*Required action:*
Find the line holding "Captura - Reacción" in the entries below. Give it again exactly, along with every line after it up to and including the line holding "Sobrino del Papa Francisco asegura".

*Entries shown:*
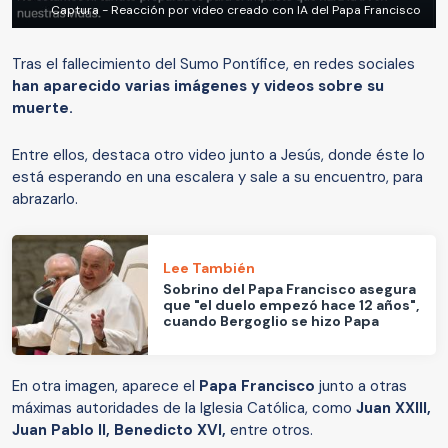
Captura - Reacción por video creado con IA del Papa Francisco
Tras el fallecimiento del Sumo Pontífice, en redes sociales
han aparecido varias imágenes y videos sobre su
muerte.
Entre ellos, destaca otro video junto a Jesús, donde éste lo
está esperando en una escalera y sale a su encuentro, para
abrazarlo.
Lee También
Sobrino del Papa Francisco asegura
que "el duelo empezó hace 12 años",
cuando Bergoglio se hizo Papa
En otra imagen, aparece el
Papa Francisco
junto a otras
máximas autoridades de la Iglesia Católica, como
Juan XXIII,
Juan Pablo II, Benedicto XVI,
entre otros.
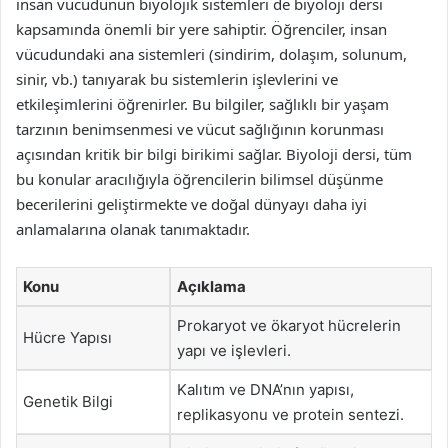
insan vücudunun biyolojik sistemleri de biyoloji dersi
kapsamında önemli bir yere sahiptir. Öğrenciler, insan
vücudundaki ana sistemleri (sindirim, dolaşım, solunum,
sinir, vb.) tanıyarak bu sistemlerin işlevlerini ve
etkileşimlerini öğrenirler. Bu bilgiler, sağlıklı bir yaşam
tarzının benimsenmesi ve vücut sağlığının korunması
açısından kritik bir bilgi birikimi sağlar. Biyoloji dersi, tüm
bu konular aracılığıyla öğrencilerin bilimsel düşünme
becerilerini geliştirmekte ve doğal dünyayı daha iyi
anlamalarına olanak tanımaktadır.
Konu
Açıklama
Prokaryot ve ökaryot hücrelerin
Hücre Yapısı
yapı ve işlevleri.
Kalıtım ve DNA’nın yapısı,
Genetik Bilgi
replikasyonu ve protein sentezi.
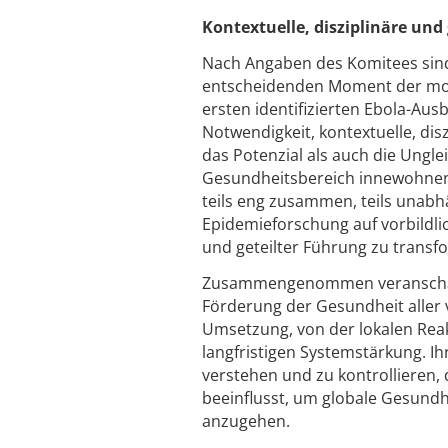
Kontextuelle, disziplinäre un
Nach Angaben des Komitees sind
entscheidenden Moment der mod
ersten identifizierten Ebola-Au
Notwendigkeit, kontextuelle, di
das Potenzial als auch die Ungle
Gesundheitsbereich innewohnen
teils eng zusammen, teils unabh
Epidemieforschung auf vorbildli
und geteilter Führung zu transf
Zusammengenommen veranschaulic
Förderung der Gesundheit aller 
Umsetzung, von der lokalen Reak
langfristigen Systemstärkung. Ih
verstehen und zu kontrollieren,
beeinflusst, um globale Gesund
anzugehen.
---
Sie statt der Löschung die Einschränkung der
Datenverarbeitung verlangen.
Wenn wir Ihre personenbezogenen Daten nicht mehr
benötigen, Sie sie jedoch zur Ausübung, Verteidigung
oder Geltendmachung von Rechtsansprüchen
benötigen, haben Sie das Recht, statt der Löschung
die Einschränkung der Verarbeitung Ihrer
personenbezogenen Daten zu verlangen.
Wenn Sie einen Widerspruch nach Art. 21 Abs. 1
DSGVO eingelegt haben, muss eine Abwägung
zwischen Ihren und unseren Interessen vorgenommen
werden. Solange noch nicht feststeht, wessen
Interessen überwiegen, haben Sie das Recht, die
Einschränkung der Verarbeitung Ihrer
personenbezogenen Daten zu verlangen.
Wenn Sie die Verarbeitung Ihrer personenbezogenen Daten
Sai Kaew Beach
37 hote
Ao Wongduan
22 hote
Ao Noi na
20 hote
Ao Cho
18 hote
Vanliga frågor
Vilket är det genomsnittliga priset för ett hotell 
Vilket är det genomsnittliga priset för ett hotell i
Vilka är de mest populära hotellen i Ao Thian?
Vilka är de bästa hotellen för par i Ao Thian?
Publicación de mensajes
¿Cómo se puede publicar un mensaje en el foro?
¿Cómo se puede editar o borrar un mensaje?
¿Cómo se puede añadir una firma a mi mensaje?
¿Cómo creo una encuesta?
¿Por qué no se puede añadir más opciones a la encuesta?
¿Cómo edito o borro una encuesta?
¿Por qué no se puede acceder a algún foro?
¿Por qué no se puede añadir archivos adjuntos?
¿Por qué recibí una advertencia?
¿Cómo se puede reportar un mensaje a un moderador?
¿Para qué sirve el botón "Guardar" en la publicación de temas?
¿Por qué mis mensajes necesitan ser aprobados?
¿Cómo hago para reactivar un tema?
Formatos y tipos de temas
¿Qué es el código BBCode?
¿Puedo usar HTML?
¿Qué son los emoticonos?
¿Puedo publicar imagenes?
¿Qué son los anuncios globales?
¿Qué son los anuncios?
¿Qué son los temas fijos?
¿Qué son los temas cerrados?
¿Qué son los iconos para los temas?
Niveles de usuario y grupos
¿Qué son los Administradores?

*Result of this exercise:*
Captura - Reacción por video creado con IA del Papa Francisco
Tras el fallecimiento del Sumo Pontífice, en redes sociales
han aparecido varias imágenes y videos sobre su
muerte.
Entre ellos, destaca otro video junto a Jesús, donde éste lo
está esperando en una escalera y sale a su encuentro, para
abrazarlo.
Lee También
Sobrino del Papa Francisco asegura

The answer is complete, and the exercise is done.